* [YOUR OBJECTIVE]
Please print the entries below exactly, from the line with "945 42 02 17" through the line with "UBICACIÓN MAPS", including both of those lines and leaving out all others.

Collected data
···
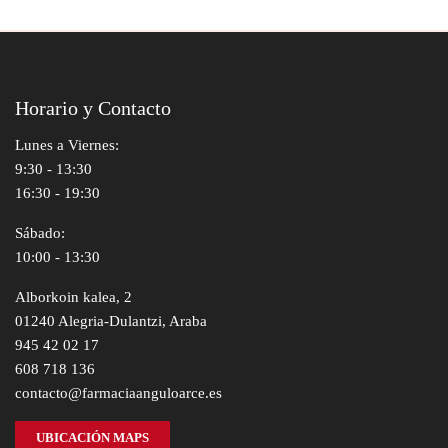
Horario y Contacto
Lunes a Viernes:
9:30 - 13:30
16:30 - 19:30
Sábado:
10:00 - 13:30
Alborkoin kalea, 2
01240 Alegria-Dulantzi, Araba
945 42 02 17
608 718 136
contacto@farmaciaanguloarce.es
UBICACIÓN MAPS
···
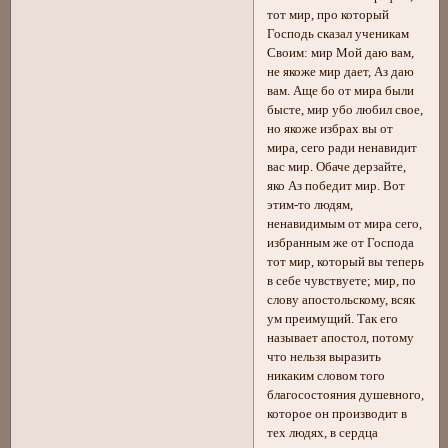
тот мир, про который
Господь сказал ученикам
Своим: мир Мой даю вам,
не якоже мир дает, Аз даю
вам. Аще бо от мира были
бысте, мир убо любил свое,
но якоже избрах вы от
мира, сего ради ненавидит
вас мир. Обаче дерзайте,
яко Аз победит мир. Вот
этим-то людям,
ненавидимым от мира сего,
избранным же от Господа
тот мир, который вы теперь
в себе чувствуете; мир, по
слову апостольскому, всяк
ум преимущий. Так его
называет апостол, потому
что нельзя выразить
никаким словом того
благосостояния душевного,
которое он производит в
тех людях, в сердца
···
* [OUTPUT BELOW]
945 42 02 17
608 718 136
contacto@farmaciaanguloarce.es
UBICACIÓN MAPS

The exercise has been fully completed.